Stored data entries:
************

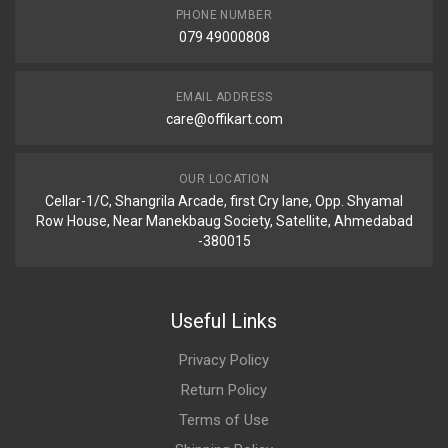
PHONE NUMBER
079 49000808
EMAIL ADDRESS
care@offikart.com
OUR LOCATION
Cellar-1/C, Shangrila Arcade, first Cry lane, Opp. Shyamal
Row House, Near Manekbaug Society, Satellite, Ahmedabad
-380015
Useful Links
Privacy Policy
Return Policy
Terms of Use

************

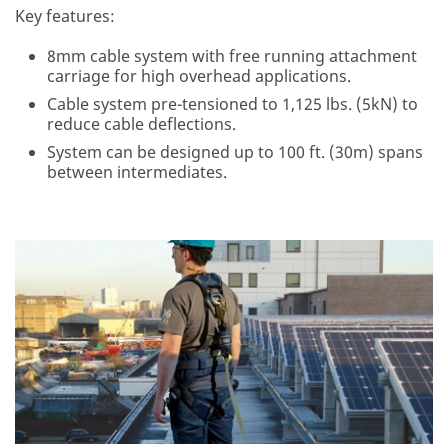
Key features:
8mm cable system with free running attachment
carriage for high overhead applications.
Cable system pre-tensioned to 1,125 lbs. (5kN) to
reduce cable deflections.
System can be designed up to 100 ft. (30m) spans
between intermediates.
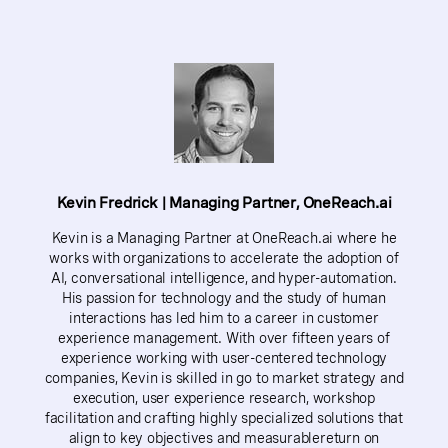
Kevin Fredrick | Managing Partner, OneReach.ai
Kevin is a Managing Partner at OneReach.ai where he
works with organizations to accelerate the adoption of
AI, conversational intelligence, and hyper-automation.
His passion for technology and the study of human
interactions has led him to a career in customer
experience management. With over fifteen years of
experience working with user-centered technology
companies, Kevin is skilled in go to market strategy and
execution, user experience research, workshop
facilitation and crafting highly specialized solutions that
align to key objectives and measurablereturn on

************

ASSIGNMENT:
Copy the lines of the entries above word for word, from the line with "PHONE NUMBER" up to and including the line with "Terms of Use".

WORKED SOLUTION:
PHONE NUMBER
079 49000808
EMAIL ADDRESS
care@offikart.com
OUR LOCATION
Cellar-1/C, Shangrila Arcade, first Cry lane, Opp. Shyamal
Row House, Near Manekbaug Society, Satellite, Ahmedabad
-380015
Useful Links
Privacy Policy
Return Policy
Terms of Use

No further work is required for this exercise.